Katherine Rich National Broadcasting Spokesperson

28 March 2001

Quota talk shows Hobbs still out of touch

Marian Hobbs' musings today about local content quotas show that a month off the job hasn't made Marian Hobbs any more streetwise about broadcasting, National's Broadcasting spokesperson Katherine Rich said today.

"Only 5 seconds back in the job and she's already re-spooking the industry with plans for more government intervention and bureaucracy. She is again threatening to introduce bureaucratic content quotas for radio and television.

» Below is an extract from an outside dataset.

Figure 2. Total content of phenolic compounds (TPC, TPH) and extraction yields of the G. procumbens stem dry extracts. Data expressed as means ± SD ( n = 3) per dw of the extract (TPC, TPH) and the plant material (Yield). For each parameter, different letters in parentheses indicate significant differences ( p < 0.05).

Marian Hobbs shows a blatant disregard for the commercial environment that most broadcasters are working within. Take the television market: all the television companies I have spoken to are finding the business environment tough going due to a flat advertising market and hikes in overseas programme costs. The additional burden of quotas at this time will be the last straw for some companies which are already struggling to survive.

"We know that TVNZ's long term finances look bleak and are likely to get bleaker with the Charter lurking in the wings. Many of TVNZ's clients have already been spooked from taking on long term contracts and the introduction of quotas will make their confidence in television dissipate further.

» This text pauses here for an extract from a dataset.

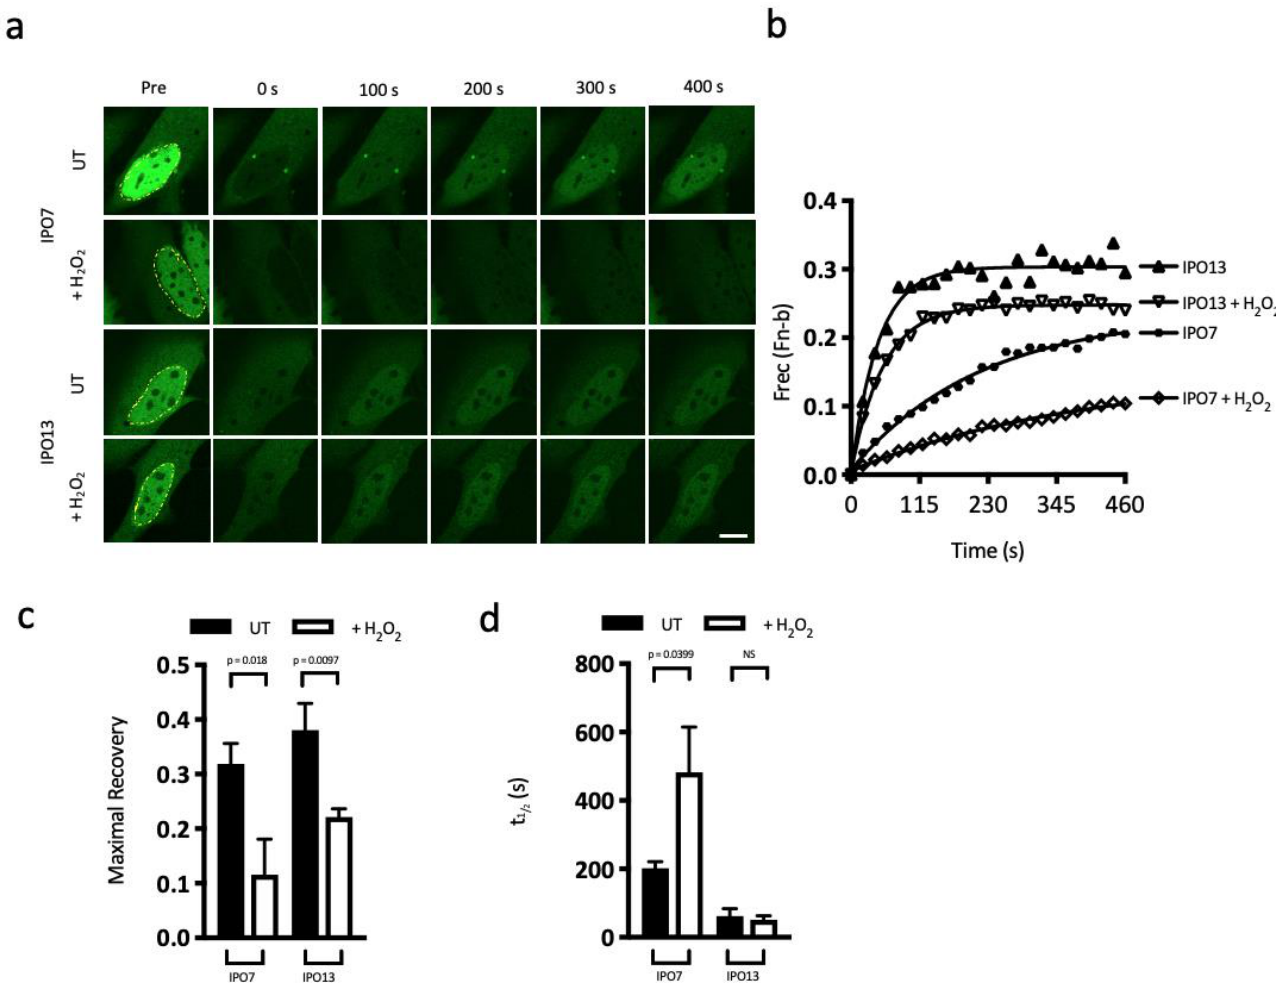
Figure 6. IPO13, unlike IPO7, continues to traffic into the nucleus under H 2 O 2 -induced oxidative stress. ( a ) CLSM images of HeLa cells transfected to express GFP-IPO7 or GFP-IPO13 and treated ± 125 μM H 2 O 2 for 1 h. Cells were imaged prior to photobleaching (Pre) in the indicated nuclear region (dotted outline in yellow) and then monitored every 20 s for 8 min. ( b ) Digitised images, such as those in ( a) were analysed to determine the fractional recovery of nuclear fluorescence (Frec(Fn-b)), Scale bar = 10 μM. Results shown are for a single representative cell under each condition. Curves , such as those generated in ( b ), were used to determine the maximal recovery of nuclear fluorescence ( c ) and the time post-bleaching to reach half-maximal recovery (t 1/2 ). ( d ) Results represent the mean ± SEM (n = 20); typical results from 2 separate experiments. p -values indicate statistical differences as determined by Student ’ s t -test.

"The Minister stubbornly refuses to see that the broadcasting environment has changed since Labour first hatched this interventionist idea a decade ago. She continues to perpetuate a myth that New Zealand is a local content free zone, when the opposite is true.

"TVNZ's last two Statements of Corporate Intent say that TV One must screen more than 50% local content in prime time. This level is exceeded most nights. Commercial radio across the board plays 10.5% local content and some formats play up to 30% kiwi music. NZ on Air told me at a Select Committee last week that their objective to get the average kiwi music airplay up to 15-20% within two years is achievable. All of this, without quotas.

"Marian Hobbs should have used her time in exile to watch some TV or listen to radio so she'd be better in touch with the portfolio. Perhaps then she would see that there are other priorities which, after her 15 months of dawdling, are more pressing," Katherine Rich said.